Algérie : Charte pour la paix et la réconciliation nationale
Le délai, tel que fixé par l’ordonnance aux personnes concernées pour rejoindre la société, a expiré à la fin de ce mois d’août
L’ordonnance portant mise en œuvre de la Charte pour la paix et la réconciliation nationale adoptée le 27 février dernier au Conseil des ministres, offre un délai de 6 mois à compter de la date de sa publication, aux personnes intéressées, qui ont décidé de comparaître de plein gré devant les autorités publiques en abolissant toute action terroriste ou de sabotage et en remettant les armes en leur possession, pour le faire.
Ce délai, tel que fixé par l’ordonnance aux personnes concernées pour rejoindre la société, devrait expirer à la fin de ce mois d’août, et touche les personnes condamnées par contumace, recherchées, ayant fait l’apologie ou financé le terrorisme, ainsi que les détenus non condamnés définitivement.
Les dispositions de l’ordonnance couvrent également les personnes condamnées définitivement pour avoir perpétré un acte terroriste ou plus, s’inscrivant dans son champ d’application, à l’exception des personnes ayant commis des massacres et celles ayant déposé des explosifs dans les lieux publics.
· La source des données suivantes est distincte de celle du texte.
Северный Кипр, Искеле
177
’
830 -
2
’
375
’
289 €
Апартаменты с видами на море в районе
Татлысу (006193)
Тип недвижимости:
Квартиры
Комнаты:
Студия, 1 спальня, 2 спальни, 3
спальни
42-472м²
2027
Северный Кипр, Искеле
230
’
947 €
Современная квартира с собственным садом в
Les personnes non concernées par les mesures d’extinction de l’action publique ou de grâce prévues par cette ordonnance, ainsi que celles qui se sont rendues aux autorités publiques, à partir du 13 janvier 2000, jusqu’à la date de la publication de l’ordonnance dans le Journal officiel sont, elles aussi, prises en considération.
Sur un autre plan et en vue d’éliminer toutes traces de la tragédie nationale et conforter les valeurs de paix et de stabilité, l’ordonnance a prévu un train de mesures, visant la consolidation de la réconciliation et la cohésion nationale.
Il s’agit notamment, de l’abrogation des mesures de probation ou de privation de droits civiques, appliquées aux personnes ayant bénéficié de la loi portant sur la Concorde civile et l’établissement du caractère définitif de l’extinction de l’action publique prise en leur faveur.
La loi a, en outre, prévu la réintégration dans leur poste de travail ou, le cas échéant, l’indemnisation, pour les personnes ayant fait l’objet de mesures administratives de licenciement pour des faits liés à la tragédie nationale.
Ce texte, a par ailleurs interdit toute activité politique sous quelque forme que ce soit, aux personnes responsables de l’instrumentalisation de la religion, ainsi qu’à celles qui ont participé à des actes terroristes et refusent toujours de reconnaître leur responsabilité dans la conception et la mise en œuvre d’une politique prônant la violence contre la Nation et les institutions de l’Etat.
L’ordonnance a en outre arrêté les mesures d’appui à la politique de prise en charge du dossier des personnes disparues dans le contexte particulier de la tragédie nationale. A ce titre, il est énoncé que la reconnaissance de la qualité de victime de la tragédie nationale, ouvre droit à l’obtention d’un jugement de décès, selon une procédure diligente, pour les personnes n’ayant plus donné signe de vie et dont le corps n’a pas été retrouvé après investigations par tous les moyens légaux.
La possession du jugement de décès ouvre droit pour les ayant droits à une indemnisation par l’Etat. L’ordonnance énonce également les mesures de reconnaissance de la Nation envers les artisans de la sauvegarde la République, disposant que les concernés ont fait acte de patriotisme et qu’aucune poursuite ne peut être engagée, à titre individuel ou collectif, contre les éléments des forces de défense de la République.
Enfin, l’ordonnance stipule qu’en vertu du mandat qui lui a été conféré par le référendum du 29 septembre 2005, et conformément aux pouvoirs qui lui sont dévolus par la Constitution, le Président de la République peut, à tout moment prendre toutes autres mesures requises pour la mise en œuvre de la Charte pour la paix et la réconciliation nationale.